Chaque écrit de Jean Hautepierre est un joyau ciselé avec soin afin d’éclairer les angles sombres de l’expérience humaine. Cette tragédie contemporaine en vers est, une fois de plus, une performance littéraire.

Si Los Angeles est le cadre choisi pour cette tragédie fantastique qui se déroule en 2019, ce n’est pas la cité des anges d’aujourd’hui :

« Il est, précise l’auteur, la Cité des démons et des anges telle qu’elle aurait existé si la civilisation américaine avait évolué différemment prolongeant l’entre-deux-guerres par un nouvel âge d’or artistique et littéraire – donc architectural et sculptural, comme les didascalies le suggèrent ici de façon assez explicite. »

Tout comme Eliphas Lévi, qu’il évoque dans son avant-propos, Jean Hautepierre ne croit pas à l’Enfer éternel mais il a retenu cette croyance, qui nourrit encore bien des imaginaires, pour servir sa tragédie.

Stello, le personnage central est un homme apparemment ordinaire, disons plus qu’ordinaire car il s’engage bel et bien sur la voie magique des héros, affrontant seul les puissances de l’Enfer et du Ciel.

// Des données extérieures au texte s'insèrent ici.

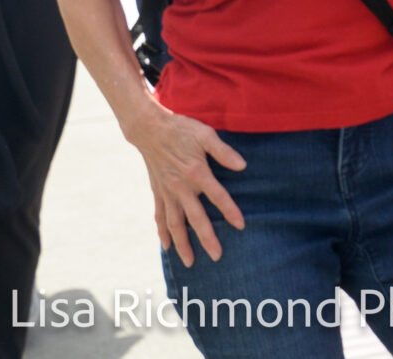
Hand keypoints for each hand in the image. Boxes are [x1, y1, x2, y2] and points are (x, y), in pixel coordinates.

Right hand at [125, 105, 245, 263]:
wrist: (150, 130)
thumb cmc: (182, 130)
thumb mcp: (205, 134)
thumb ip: (223, 152)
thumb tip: (242, 166)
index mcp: (196, 172)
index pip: (217, 196)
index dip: (230, 211)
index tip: (240, 226)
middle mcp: (180, 187)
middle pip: (195, 218)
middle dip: (206, 238)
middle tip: (217, 257)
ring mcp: (167, 192)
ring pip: (175, 224)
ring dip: (182, 244)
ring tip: (190, 262)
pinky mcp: (158, 193)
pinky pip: (160, 217)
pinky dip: (163, 232)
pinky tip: (167, 246)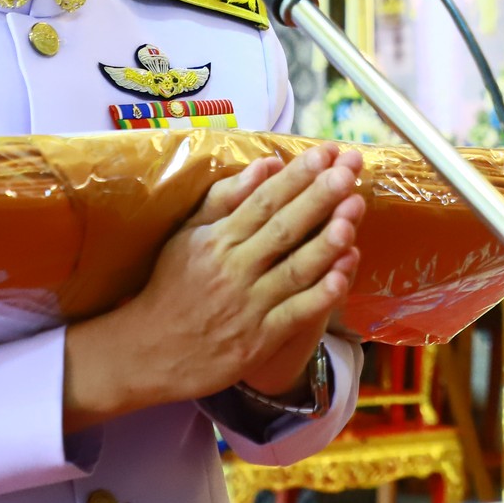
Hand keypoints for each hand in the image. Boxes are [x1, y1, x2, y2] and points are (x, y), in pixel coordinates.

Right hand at [63, 144, 364, 428]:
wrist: (149, 351)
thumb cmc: (172, 286)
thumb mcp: (187, 235)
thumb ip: (225, 199)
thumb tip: (266, 164)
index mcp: (217, 239)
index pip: (263, 200)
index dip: (297, 175)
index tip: (326, 151)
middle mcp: (234, 268)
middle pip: (284, 227)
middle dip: (319, 196)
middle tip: (349, 170)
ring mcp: (248, 305)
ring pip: (295, 268)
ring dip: (328, 240)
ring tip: (354, 211)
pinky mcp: (259, 339)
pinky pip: (296, 313)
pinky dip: (321, 294)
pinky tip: (345, 273)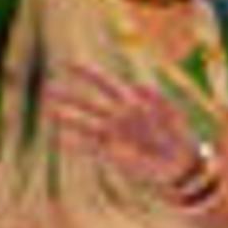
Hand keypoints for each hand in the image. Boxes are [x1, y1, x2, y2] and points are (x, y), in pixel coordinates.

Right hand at [48, 65, 201, 185]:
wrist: (179, 163)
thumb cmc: (179, 133)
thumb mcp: (173, 113)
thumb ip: (158, 99)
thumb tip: (141, 84)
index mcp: (131, 102)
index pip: (105, 83)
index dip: (88, 73)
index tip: (69, 64)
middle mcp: (117, 117)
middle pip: (89, 103)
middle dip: (69, 96)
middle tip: (48, 88)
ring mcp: (113, 135)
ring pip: (86, 125)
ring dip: (68, 118)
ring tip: (49, 111)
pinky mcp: (113, 154)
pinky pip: (91, 148)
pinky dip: (76, 145)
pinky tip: (60, 140)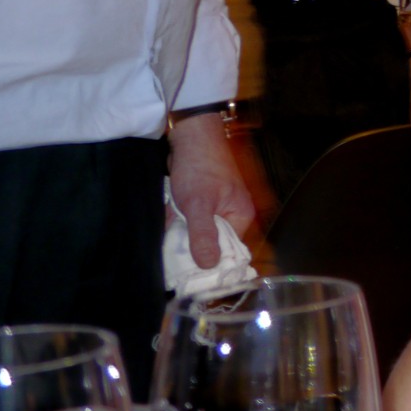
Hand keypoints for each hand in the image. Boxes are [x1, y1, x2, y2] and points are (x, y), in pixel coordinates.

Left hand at [168, 111, 256, 267]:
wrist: (191, 137)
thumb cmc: (199, 168)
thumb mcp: (198, 205)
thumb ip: (203, 235)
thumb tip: (209, 266)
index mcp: (241, 216)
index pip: (229, 250)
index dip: (211, 262)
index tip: (190, 273)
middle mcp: (234, 213)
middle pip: (214, 243)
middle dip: (193, 248)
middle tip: (174, 257)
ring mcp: (219, 207)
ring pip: (200, 232)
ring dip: (183, 235)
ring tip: (169, 239)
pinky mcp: (204, 201)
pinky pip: (193, 221)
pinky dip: (180, 224)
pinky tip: (168, 224)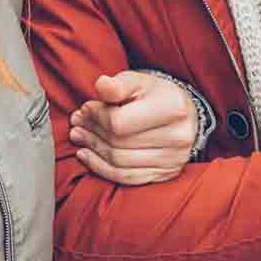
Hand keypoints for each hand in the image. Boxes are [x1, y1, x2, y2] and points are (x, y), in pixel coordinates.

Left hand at [69, 71, 199, 184]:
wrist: (185, 115)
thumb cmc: (155, 95)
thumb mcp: (138, 81)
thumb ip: (118, 84)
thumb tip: (100, 85)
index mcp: (172, 108)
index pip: (119, 122)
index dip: (96, 116)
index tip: (85, 109)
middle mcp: (177, 137)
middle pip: (118, 143)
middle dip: (91, 133)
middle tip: (76, 124)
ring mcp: (173, 159)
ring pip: (119, 162)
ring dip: (92, 150)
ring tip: (79, 137)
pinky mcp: (166, 174)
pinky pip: (127, 178)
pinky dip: (102, 168)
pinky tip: (88, 156)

Jean Hautepierre nous le décrit « presque arrivé à l’aboutissement du Grand-Œuvre, presque éveillé, ayant presque atteint les sommets de la supraconscience ». Ce presque nous rappelle l’intervalle entre la réalisation et son idéal chez Giacometti ou Beckett, « Essayer encore. Rater encore. Rater mieux ». C’est dans cet intervalle, faille par laquelle échapper au destin, que se trouve la voie, c’est dans ce presque que réside la tragédie mais aussi la liberté.

 

« Car dans le tourbillon sans fin de la Fortune,

Dévorant tout sous les feux pâles de la lune,

Je vois non le hasard mais le fatal tourment

Régner sur l’univers par tout le firmament

– Mais s’effacer le temps d’un souffle, quand une âme

Exalte à travers tout son immortelle flamme,

Fléchissant le Destin aux millions de clartés

De sa terrible, fière et haute volonté. »

 

Satan, l’évaluateur, face à la volonté, au courage, de Stello, propose l’ultime problème que chaque auteur se confrontant au dilemme faustien envisage différemment :

 

« Ton âme m’appartient. Mais je sais ton mérite,

Toute l’immensité des maux que tu m’évites,

Et je veux, pour qu’on clame à l’autre bout des temps

La magnanimité du Seigneur des gisants,

Avant qu’à ton trépas mes griffes ne t’enlacent,

T’accorder le répit d’une dernière grâce :

A mon retour, Stello, tu me diras quel vœu

Peut rendre tes instants ultimes plus heureux. »

 

Avant cela, Stello aura traversé bien des états obscurs et, avec lui, le monde. Le sublime vient traverser parfois le démoniaque et illustrer l’adage qui veut que là où il y a un vouloir, il y a une voie. Le chœur des Anges nous enseigne :

 

« Seuls passent les portes des Cieux ceux qui vont plus loin que leur être,

Plus loin même que leur salut le jour où tout doit disparaître,

Et toujours prêts à s’élancer à l’assaut de la vie sans peur

Font résonner à travers tout le grand galop de leur ardeur ! »

 

La tragédie initiatique de Jean Hautepierre mérite non pas une lecture mais plusieurs. C’est peu à peu, étrangement même, que la poésie se dénude pour laisser la parole inhabituelle s’inscrire dans la conscience.